─── Data listing ───

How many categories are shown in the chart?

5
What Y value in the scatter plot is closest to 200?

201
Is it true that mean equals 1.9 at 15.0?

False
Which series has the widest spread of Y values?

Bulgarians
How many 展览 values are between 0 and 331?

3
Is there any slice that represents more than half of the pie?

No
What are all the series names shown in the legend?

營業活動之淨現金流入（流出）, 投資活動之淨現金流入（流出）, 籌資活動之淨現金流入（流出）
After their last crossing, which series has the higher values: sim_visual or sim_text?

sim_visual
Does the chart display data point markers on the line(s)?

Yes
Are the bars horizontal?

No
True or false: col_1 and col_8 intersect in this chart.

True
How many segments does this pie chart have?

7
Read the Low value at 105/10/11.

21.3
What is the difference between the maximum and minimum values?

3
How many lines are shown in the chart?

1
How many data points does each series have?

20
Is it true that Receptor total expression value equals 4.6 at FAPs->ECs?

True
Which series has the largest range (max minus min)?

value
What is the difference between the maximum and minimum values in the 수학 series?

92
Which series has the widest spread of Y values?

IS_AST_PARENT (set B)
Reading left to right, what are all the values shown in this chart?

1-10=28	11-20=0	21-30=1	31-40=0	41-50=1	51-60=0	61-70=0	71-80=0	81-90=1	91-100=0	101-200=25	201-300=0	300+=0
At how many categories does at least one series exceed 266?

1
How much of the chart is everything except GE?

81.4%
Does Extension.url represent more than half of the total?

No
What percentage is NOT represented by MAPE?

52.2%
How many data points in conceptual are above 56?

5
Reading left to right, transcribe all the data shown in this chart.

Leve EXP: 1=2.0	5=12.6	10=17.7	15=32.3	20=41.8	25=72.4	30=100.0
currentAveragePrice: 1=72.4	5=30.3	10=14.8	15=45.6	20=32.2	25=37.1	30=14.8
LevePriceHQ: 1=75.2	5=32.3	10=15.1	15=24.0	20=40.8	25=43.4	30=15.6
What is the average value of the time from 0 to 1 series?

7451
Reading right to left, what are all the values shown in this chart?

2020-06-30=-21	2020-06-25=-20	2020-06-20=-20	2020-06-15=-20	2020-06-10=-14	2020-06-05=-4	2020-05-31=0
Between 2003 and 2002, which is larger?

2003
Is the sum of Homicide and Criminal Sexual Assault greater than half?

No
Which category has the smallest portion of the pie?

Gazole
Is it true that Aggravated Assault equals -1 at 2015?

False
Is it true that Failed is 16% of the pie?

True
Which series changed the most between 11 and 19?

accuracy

───

» Work request: Reproduce all of the material above word for word, from the first line through the last, without changing anything.

» Finished task:
How many categories are shown in the chart?

5
What Y value in the scatter plot is closest to 200?

201
Is it true that mean equals 1.9 at 15.0?

False
Which series has the widest spread of Y values?

Bulgarians
How many 展览 values are between 0 and 331?

3
Is there any slice that represents more than half of the pie?

No
What are all the series names shown in the legend?

營業活動之淨現金流入（流出）, 投資活動之淨現金流入（流出）, 籌資活動之淨現金流入（流出）
After their last crossing, which series has the higher values: sim_visual or sim_text?

sim_visual
Does the chart display data point markers on the line(s)?

Yes
Are the bars horizontal?

No
True or false: col_1 and col_8 intersect in this chart.

True
How many segments does this pie chart have?

7
Read the Low value at 105/10/11.

21.3
What is the difference between the maximum and minimum values?

3
How many lines are shown in the chart?

1
How many data points does each series have?

20
Is it true that Receptor total expression value equals 4.6 at FAPs->ECs?

True
Which series has the largest range (max minus min)?

value
What is the difference between the maximum and minimum values in the 수학 series?

92
Which series has the widest spread of Y values?

IS_AST_PARENT (set B)
Reading left to right, what are all the values shown in this chart?

1-10=28	11-20=0	21-30=1	31-40=0	41-50=1	51-60=0	61-70=0	71-80=0	81-90=1	91-100=0	101-200=25	201-300=0	300+=0
At how many categories does at least one series exceed 266?

1
How much of the chart is everything except GE?

81.4%
Does Extension.url represent more than half of the total?

No
What percentage is NOT represented by MAPE?

52.2%
How many data points in conceptual are above 56?

5
Reading left to right, transcribe all the data shown in this chart.

Leve EXP: 1=2.0	5=12.6	10=17.7	15=32.3	20=41.8	25=72.4	30=100.0
currentAveragePrice: 1=72.4	5=30.3	10=14.8	15=45.6	20=32.2	25=37.1	30=14.8
LevePriceHQ: 1=75.2	5=32.3	10=15.1	15=24.0	20=40.8	25=43.4	30=15.6
What is the average value of the time from 0 to 1 series?

7451
Reading right to left, what are all the values shown in this chart?

2020-06-30=-21	2020-06-25=-20	2020-06-20=-20	2020-06-15=-20	2020-06-10=-14	2020-06-05=-4	2020-05-31=0
Between 2003 and 2002, which is larger?

2003
Is the sum of Homicide and Criminal Sexual Assault greater than half?

No
Which category has the smallest portion of the pie?

Gazole
Is it true that Aggravated Assault equals -1 at 2015?

False
Is it true that Failed is 16% of the pie?

True
Which series changed the most between 11 and 19?

accuracy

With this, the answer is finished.